I haven’t written any fiction since I finished short story last week. I’ve been trying to get some other personal projects out of the way: emails and letters to people, (slowly) cleaning and organizing the study so I can write there again, and oh yeah, scheduling enough sleep into my daily life, especially with the guaranteed night awakenings with the baby and the certain early mornings with the older two.
One writing project that I did manage to complete last night (at 2400 words) was Aaron’s birth story. It was longer than I would’ve liked since I kept comparing this experience with the labor & deliveries of the older two–who never got their birth stories written, so I was (over)compensating there. Part of the urge to record this experience was a sense of completion, the desire to add closure to a part of my life that I am pretty certain I will not revisit. Another motivation was to fix on paper some of those little sensory and emotional details that I may otherwise forget–the sting and burn of penicillin through the IV, a livid purplish-blue bruise on my forearm from a needle-poke that didn’t work, the post-delivery euphoria (forget exhaustion, I just wanted to call up everyone and yell, ‘I had a baby!” at them), the wandering wondering eyes of a newborn.

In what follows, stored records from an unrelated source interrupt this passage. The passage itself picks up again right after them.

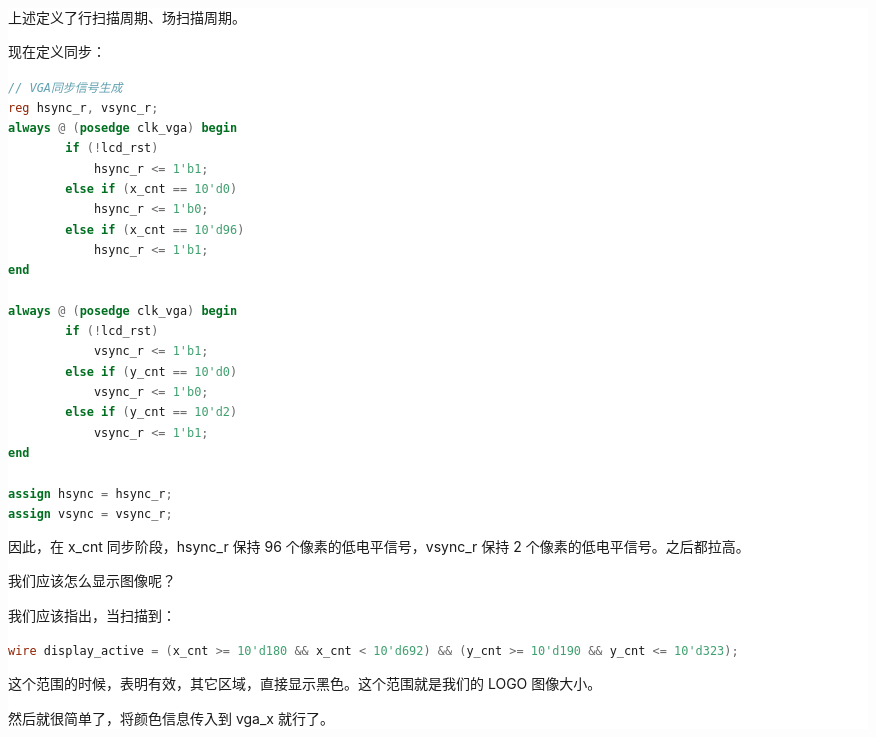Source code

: 上述定义了行扫描周期、场扫描周期。

现在定义同步：

```Verilog
// VGA同步信号生成
reg hsync_r, vsync_r;
always @ (posedge clk_vga) begin
        if (!lcd_rst)
            hsync_r <= 1'b1;
        else if (x_cnt == 10'd0)
            hsync_r <= 1'b0;
        else if (x_cnt == 10'd96)
            hsync_r <= 1'b1;
end

always @ (posedge clk_vga) begin
        if (!lcd_rst)
            vsync_r <= 1'b1;
        else if (y_cnt == 10'd0)
            vsync_r <= 1'b0;
        else if (y_cnt == 10'd2)
            vsync_r <= 1'b1;
end

assign hsync = hsync_r;
assign vsync = vsync_r;
```

因此，在 x_cnt 同步阶段，hsync_r 保持 96 个像素的低电平信号，vsync_r 保持 2 个像素的低电平信号。之后都拉高。

我们应该怎么显示图像呢？

我们应该指出，当扫描到：

```Verilog
wire display_active = (x_cnt >= 10'd180 && x_cnt < 10'd692) && (y_cnt >= 10'd190 && y_cnt <= 10'd323);
```

这个范围的时候，表明有效，其它区域，直接显示黑色。这个范围就是我们的 LOGO 图像大小。

然后就很简单了，将颜色信息传入到 vga_x 就行了。
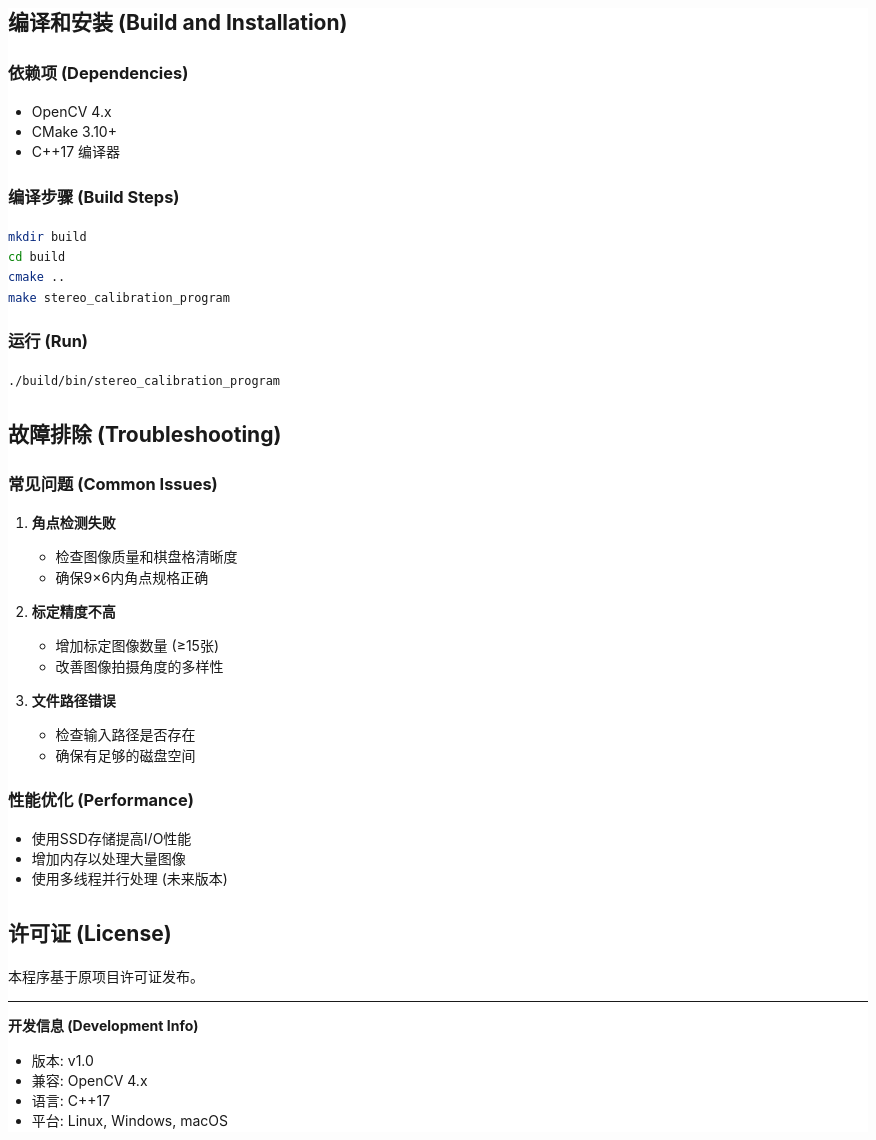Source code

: ## 编译和安装 (Build and Installation)

### 依赖项 (Dependencies)
- OpenCV 4.x
- CMake 3.10+
- C++17 编译器

### 编译步骤 (Build Steps)
```bash
mkdir build
cd build
cmake ..
make stereo_calibration_program
```

### 运行 (Run)
```bash
./build/bin/stereo_calibration_program
```

## 故障排除 (Troubleshooting)

### 常见问题 (Common Issues)

1. **角点检测失败**
   - 检查图像质量和棋盘格清晰度
   - 确保9×6内角点规格正确

2. **标定精度不高**  
   - 增加标定图像数量 (≥15张)
   - 改善图像拍摄角度的多样性

3. **文件路径错误**
   - 检查输入路径是否存在
   - 确保有足够的磁盘空间

### 性能优化 (Performance)

- 使用SSD存储提高I/O性能
- 增加内存以处理大量图像
- 使用多线程并行处理 (未来版本)

## 许可证 (License)

本程序基于原项目许可证发布。

---

**开发信息 (Development Info)**
- 版本: v1.0
- 兼容: OpenCV 4.x
- 语言: C++17
- 平台: Linux, Windows, macOS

The birth story ended up being a strange mixture of facts and numbers (times, dates, centimeters dilated, inches and pounds) and those vivid details that are unique to my experiences (crickets chirping on a wet, foggy night, for instance).
For those interested in birth stories, Real Birth: Women Share Their Experiences by Robin Greene is a good read that showcases a whole range of childbirth experiences; hospital and home births, single and multiple births, complications, unusual circumstances (like the woman who planned to give birth in a motel??) and more.